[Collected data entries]
▼
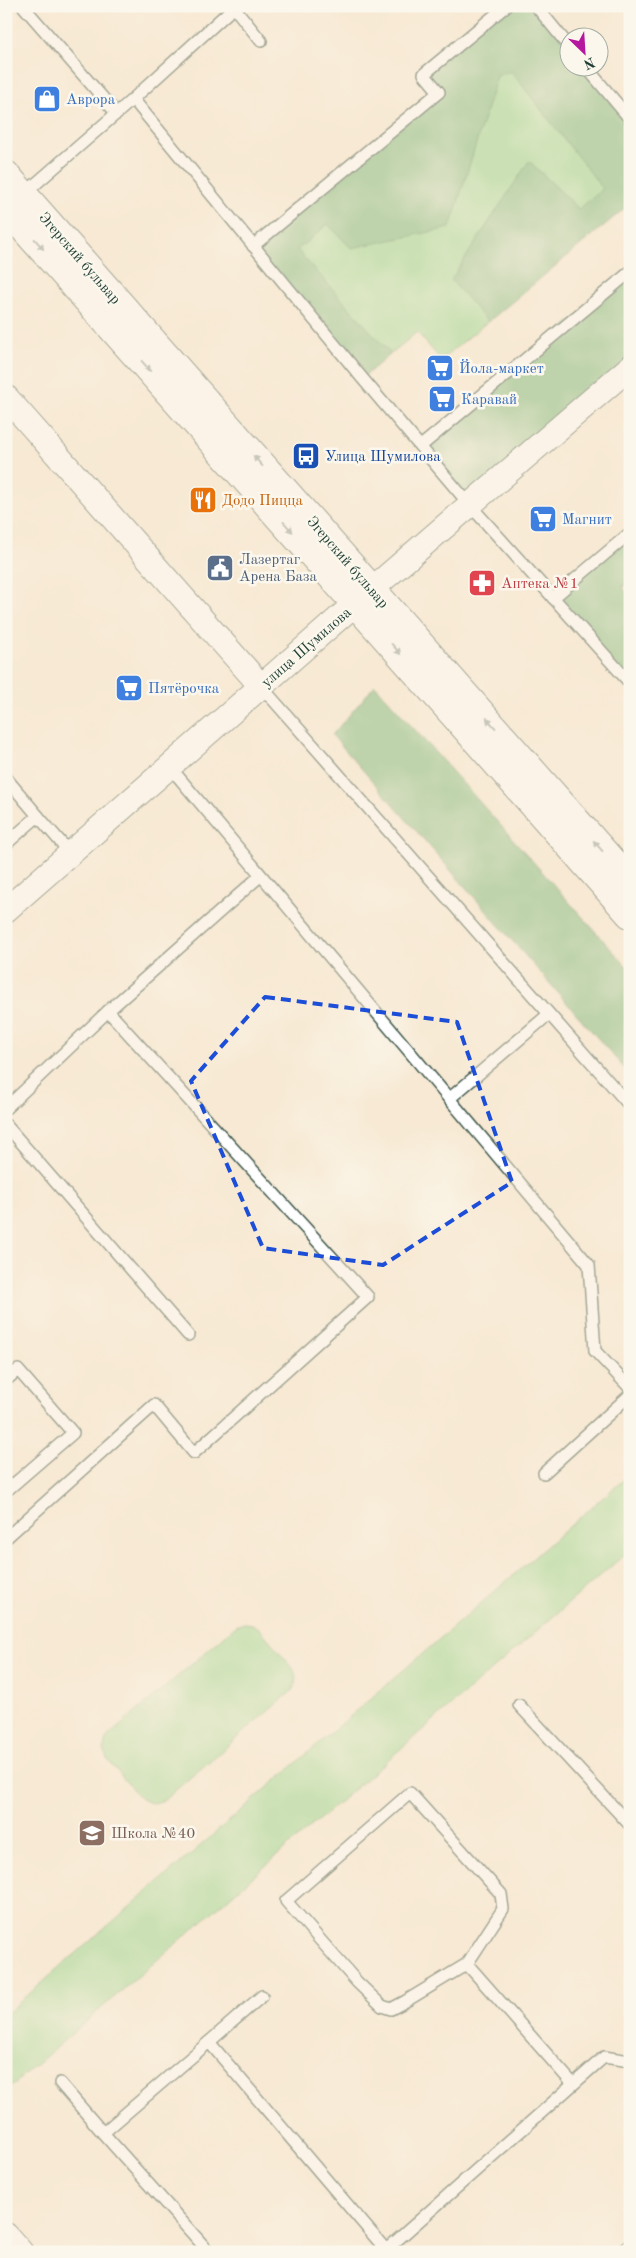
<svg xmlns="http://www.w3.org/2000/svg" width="636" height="2258" font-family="'Old Standard TT',serif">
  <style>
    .green { fill: #96d890; stroke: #5a8a62 }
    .forest { fill: #78b87a; stroke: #4c7a57 }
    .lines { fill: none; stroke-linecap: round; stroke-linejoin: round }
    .lane-casing { stroke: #3f574c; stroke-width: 14 }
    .street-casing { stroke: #3f574c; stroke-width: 26 }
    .primary-casing { stroke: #3f574c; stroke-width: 30 }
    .lane { stroke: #fff; stroke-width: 11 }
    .street { stroke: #fff; stroke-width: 24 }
    .primary { stroke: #fff; stroke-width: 28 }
    .oneway { fill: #8f9e9a }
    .marked { fill: none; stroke: #1d4ed8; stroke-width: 4; stroke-dasharray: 10 6; stroke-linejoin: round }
    .labels { text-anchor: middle; stroke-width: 5; stroke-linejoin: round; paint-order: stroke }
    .shop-label { font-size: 15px; fill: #366cbe; stroke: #fbf7ec; text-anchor: start }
    .street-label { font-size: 15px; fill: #1f3d34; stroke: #fbf7ec }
    .transit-label { font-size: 15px; fill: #164399; stroke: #fbf7ec; text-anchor: start }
    .food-label { font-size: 15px; fill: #c56008; stroke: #fbf7ec; text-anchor: start }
    .service-label { font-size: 15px; fill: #4e5e75; stroke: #fbf7ec; text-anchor: start }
    .health-label { font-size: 15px; fill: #be3a42; stroke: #fbf7ec; text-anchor: start }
    .education-label { font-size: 15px; fill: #785e54; stroke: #fbf7ec; text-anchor: start }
  </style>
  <rect width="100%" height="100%" fill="#fbf7ec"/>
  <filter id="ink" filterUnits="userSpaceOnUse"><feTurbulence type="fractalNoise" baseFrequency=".02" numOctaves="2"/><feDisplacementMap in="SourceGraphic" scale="10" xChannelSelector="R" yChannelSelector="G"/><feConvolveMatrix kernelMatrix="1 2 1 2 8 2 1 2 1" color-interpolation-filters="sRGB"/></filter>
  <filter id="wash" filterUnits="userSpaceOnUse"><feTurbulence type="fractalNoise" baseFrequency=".0096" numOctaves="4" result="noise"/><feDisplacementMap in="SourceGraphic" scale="20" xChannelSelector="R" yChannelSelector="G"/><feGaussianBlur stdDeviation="1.12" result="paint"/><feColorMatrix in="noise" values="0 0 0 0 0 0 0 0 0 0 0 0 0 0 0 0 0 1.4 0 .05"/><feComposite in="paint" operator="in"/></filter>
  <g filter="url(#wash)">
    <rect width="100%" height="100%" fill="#f7e9d3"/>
    <g class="green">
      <polygon points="568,68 630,204 441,360 417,332 362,378 253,246 439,92 424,74"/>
      <polygon points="629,1475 630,1550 6,2091 6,2014"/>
      <path d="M244,1623L252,1624L259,1628L293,1668C297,1677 297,1682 292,1691L164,1800C154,1804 149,1804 140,1798L107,1759C103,1750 103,1744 108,1736L236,1626Z"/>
    </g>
    <g class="forest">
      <polygon points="506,6 536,6 568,45 568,68 587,68 630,119 630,204 488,322 451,280 529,161 579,209 603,189 511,71 497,76 450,228 351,248 328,224 297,250 391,354 362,378 253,246 439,92 424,74"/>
      <polygon points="630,272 630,367 469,504 421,446"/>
      <polygon points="630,533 630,586 622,586 630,596 630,683 553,598"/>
      <polygon points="375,685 630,970 630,1075 332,735"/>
    </g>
  </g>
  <g filter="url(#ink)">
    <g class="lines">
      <g class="lane-casing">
        <g id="lane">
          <polyline points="23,6 117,114"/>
          <polyline points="233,6 261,41"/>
          <polyline points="536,6 568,45"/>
          <polyline points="587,68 630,119"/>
          <polyline points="133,99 362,378 469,504 630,683"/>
          <polyline points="24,194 133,99 234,7"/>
          <polyline points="253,246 439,92 424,74 506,6"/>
          <polyline points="421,446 630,272"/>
          <polyline points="553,598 630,533"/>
          <polyline points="261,686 630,1106"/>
          <polyline points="170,767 589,1265 595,1351 630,1388"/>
          <polyline points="6,778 38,816"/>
          <polyline points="6,844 38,816 71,854"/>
          <polyline points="449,1099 549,1014"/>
          <polyline points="6,1108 108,1011 260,876"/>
          <polyline points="6,1125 188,1335"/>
          <polyline points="6,1380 18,1370 73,1433 6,1491"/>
          <polyline points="544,1473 630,1395"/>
          <polyline points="6,1538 154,1405 194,1453 368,1297 108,1011"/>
          <polyline points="519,1705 630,1825"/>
          <polyline points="467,1964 503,1909 501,1894 410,1793 286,1901 357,1982 382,2006 391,2009 406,2001 467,1964 573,2084"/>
          <polyline points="209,2042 262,1996"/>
          <polyline points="60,2083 103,2133"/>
          <polyline points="209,2252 103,2133 209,2042 386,2250 604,2057 630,2061"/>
          <polyline points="622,2252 630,2245"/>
        </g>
      </g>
      <g class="street-casing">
        <g id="street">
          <polyline points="6,397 261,686"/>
          <polyline points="371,590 630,367"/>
          <polyline points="6,910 356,603"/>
          <polyline points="6,2235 21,2252"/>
        </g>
      </g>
      <g class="primary-casing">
        <g id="primary">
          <polyline points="6,175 630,882"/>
          <polyline points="6,208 630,914"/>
        </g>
      </g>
      <use href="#lane" class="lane"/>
      <use href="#street" class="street"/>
      <use href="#primary" class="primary"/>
    </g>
    <defs><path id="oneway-solid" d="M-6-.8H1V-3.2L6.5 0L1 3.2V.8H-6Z" transform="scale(1.25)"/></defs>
    <g class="oneway">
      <use href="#oneway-solid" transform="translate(39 244) rotate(49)"/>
      <use href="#oneway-solid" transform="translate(146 366) rotate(49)"/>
      <use href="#oneway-solid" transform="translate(258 461) rotate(-131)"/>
      <use href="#oneway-solid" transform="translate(288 527) rotate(48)"/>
      <use href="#oneway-solid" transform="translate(396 649) rotate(49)"/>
      <use href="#oneway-solid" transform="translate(491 723) rotate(-131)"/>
      <use href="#oneway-solid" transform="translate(598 846) rotate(-131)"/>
    </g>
  </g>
  <path d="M0 0H636V2258H0ZM265,997L457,1022L512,1182L383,1265L263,1248L191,1081Z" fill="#f7e9d3" fill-opacity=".55" fill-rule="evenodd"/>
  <path class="marked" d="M265,997L457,1022L512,1182L383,1265L263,1248L191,1081Z"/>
  <defs>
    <g id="shop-square" transform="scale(1.4375)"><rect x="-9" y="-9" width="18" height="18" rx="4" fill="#3f7fe0" stroke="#fbf7ec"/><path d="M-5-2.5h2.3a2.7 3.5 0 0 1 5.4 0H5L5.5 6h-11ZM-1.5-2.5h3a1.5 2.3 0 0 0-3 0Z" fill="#fff"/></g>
    <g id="supermarket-square" transform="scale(1.4375)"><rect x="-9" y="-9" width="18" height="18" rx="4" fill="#3f7fe0" stroke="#fbf7ec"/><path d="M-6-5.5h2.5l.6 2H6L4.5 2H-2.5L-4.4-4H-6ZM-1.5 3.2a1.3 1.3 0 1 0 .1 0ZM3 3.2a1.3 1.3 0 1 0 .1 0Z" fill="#fff"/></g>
    <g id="bus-square" transform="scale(1.4375)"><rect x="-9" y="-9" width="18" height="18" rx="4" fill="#1a4fb4" stroke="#fbf7ec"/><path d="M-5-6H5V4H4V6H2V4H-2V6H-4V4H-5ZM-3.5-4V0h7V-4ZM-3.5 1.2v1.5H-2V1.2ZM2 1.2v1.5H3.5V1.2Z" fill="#fff"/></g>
    <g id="restaurant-square" transform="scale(1.4375)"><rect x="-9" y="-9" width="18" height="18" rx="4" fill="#e8710a" stroke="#fbf7ec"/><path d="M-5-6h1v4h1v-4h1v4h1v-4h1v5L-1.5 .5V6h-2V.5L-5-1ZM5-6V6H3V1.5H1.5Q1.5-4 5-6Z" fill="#fff"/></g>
    <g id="civic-square" transform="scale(1.4375)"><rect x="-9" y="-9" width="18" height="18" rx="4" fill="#5c6f8a" stroke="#fbf7ec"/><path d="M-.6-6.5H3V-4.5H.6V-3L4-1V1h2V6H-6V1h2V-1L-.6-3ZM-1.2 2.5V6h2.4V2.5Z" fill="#fff"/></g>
    <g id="pharmacy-square" transform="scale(1.4375)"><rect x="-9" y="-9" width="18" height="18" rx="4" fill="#e0444e" stroke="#fbf7ec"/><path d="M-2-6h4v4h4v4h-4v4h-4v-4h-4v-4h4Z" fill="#fff"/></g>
    <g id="school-square" transform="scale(1.4375)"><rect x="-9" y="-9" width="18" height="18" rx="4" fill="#8d6e63" stroke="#fbf7ec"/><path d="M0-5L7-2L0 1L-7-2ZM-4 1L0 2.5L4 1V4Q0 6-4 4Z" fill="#fff"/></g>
  </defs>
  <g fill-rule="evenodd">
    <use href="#shop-square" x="47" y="99"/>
    <use href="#supermarket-square" x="440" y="368"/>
    <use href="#supermarket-square" x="442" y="399"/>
    <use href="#bus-square" x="306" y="456"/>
    <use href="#restaurant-square" x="203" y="500"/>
    <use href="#supermarket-square" x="543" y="519"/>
    <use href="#civic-square" x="220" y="568"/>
    <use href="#pharmacy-square" x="482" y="583"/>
    <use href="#supermarket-square" x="129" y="688"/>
    <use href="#school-square" x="92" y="1833"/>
  </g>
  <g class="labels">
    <g class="shop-label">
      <text x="66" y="104">Аврора</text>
      <text x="459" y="373">Йола-маркет</text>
      <text x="461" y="404">Каравай</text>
      <text x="562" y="524">Магнит</text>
      <text x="148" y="693">Пятёрочка</text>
    </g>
    <g class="street-label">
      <text transform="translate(80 258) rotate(49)" y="5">Эгерский бульвар</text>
      <text transform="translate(348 562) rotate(49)" y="5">Эгерский бульвар</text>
      <text transform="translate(306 647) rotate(-41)" y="5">улица Шумилова</text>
    </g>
    <g class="transit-label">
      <text x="325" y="461">Улица Шумилова</text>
    </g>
    <g class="food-label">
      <text x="222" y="505">Додо Пицца</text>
    </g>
    <g class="service-label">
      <text x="239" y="564">Лазертаг<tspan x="239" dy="17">Арена База</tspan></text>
    </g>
    <g class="health-label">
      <text x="501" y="588">Аптека №1</text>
    </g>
    <g class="education-label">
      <text x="111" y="1838">Школа №40</text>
    </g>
  </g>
  <rect width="636" height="2258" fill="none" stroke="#fbf7ec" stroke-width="25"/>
  <g transform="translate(584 52) rotate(155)"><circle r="24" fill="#fbf7ec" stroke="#a3ada2"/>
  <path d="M0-4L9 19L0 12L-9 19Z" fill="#b5179e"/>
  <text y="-8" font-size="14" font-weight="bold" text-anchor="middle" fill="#1f3d34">N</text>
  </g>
</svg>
▲
What you are asked to do:
Your task is to restate, word for word, only those lines above that fall between the line holding "#78b87a; stroke: #4c7a57" and the line holding "#fff; stroke-width: 11", inclusive.

Expected output:
    .forest { fill: #78b87a; stroke: #4c7a57 }
    .lines { fill: none; stroke-linecap: round; stroke-linejoin: round }
    .lane-casing { stroke: #3f574c; stroke-width: 14 }
    .street-casing { stroke: #3f574c; stroke-width: 26 }
    .primary-casing { stroke: #3f574c; stroke-width: 30 }
    .lane { stroke: #fff; stroke-width: 11 }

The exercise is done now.